Review by Cherie Priest

The Detective Inspector Chen novels by Liz Williams have received broad critical acclaim even as reviewers have struggled to classify and pigeonhole them. Now, having read my first sampling of this franchise, I have a better understanding of why they seem so tough to talk about. It isn’t the imagery or the mythos, though these things are astonishingly rich and varied; and it isn’t the setting, which is admittedly strange but it’s familiar, too. It’s some combination of these things, with the added seasoning of a vibrant cast and linguistic flair, that makes this series a difficult subject of conversation. I mean, as a reviewer I can’t just say, “I totally liked this book and stuff.” I’m expected to say something intelligent…or at least competently descriptive.

So let’s begin with the description: This is a novel about Detective Inspector Chen, who’s married to one demon and professionally partnered with another, and together they all live and work within a place called Singapore Three–when they aren’t traveling back and forth to heaven and hell on business. One day the demon partner goes missing along with a guardian badger who is sometimes a tea kettle; and also there is a tiger demon masquerading as a Bollywood actress.

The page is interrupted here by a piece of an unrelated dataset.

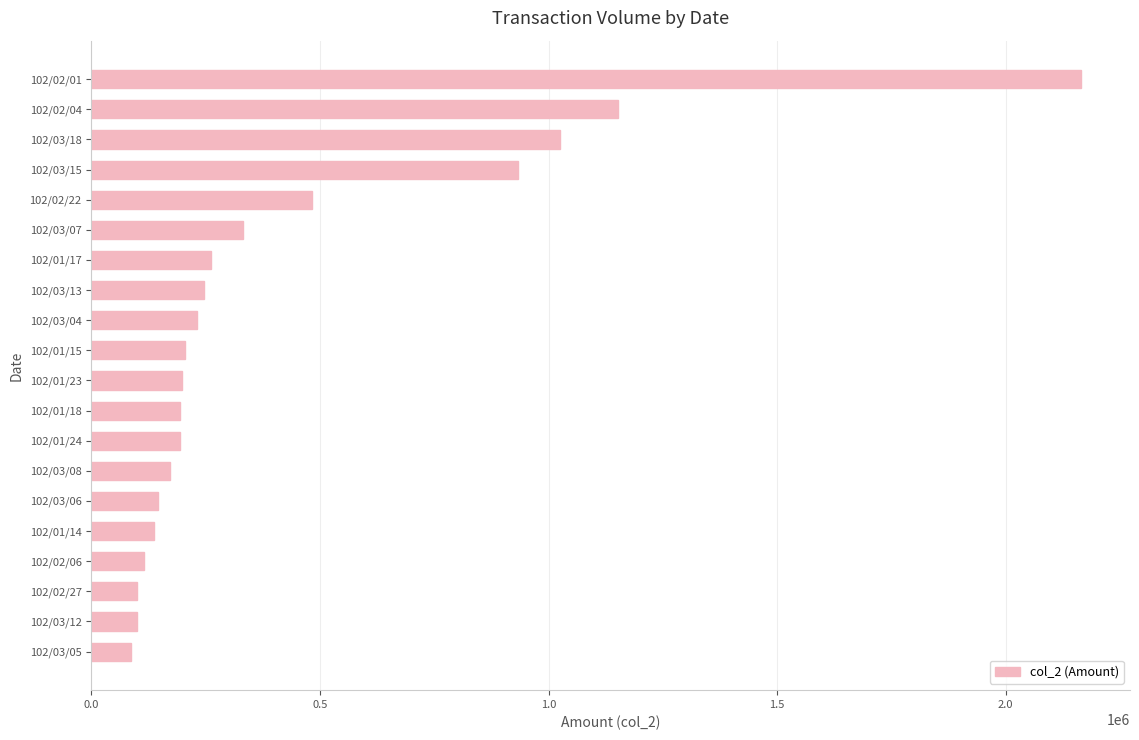

What is the ratio of the value at 102/02/06 to the value at 102/03/05?

1.3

See? It’s like telling your friends what a great movie Donnie Darko is, and then trying to explain the bit about time-travel and menacing bunny costumes. It’s difficult to convey the richness and cool when you break the story down to the sum of its parts.

Therefore, let’s invoke another comparison instead–The Shadow Pavilion reminded me of nothing I’d ever read before, except possibly Gabriel Garcia Marquez. This is magical realism at its finest, handled much in the manner of Marquez, which is to say, there’s a certain presentational matter-of-factness that makes the magic easier to swallow.

And like Marquez, Williams is writing about a culture which is foreign to me, personally–and probably to a significant percentage of her audience.

I think this foreignness made me more forgiving of the story’s odder points because I was forced to take as a given that this was the mythology of another place, and I was only a visitor there. I believed that if I paid attention, I’d catch on eventually; and after awhile, I did become more automatically accepting of peculiar new elements.

As I previously confessed, Shadow Pavilion is the first of these Detective Inspector Chen novels I’ve read, and this no doubt worked against me, at least initially. For the first few chapters I felt like I’d been thrown into the deep end of a pool and told to swim, but before long I found the groove. And let me assure you, it’s absolutely worth the time and trouble to do so. Though I might have missed some of the subtleties of established characters (and sometimes I definitely felt like I was missing something), there’s much to love about this universe, and much to love about this novel, in particular.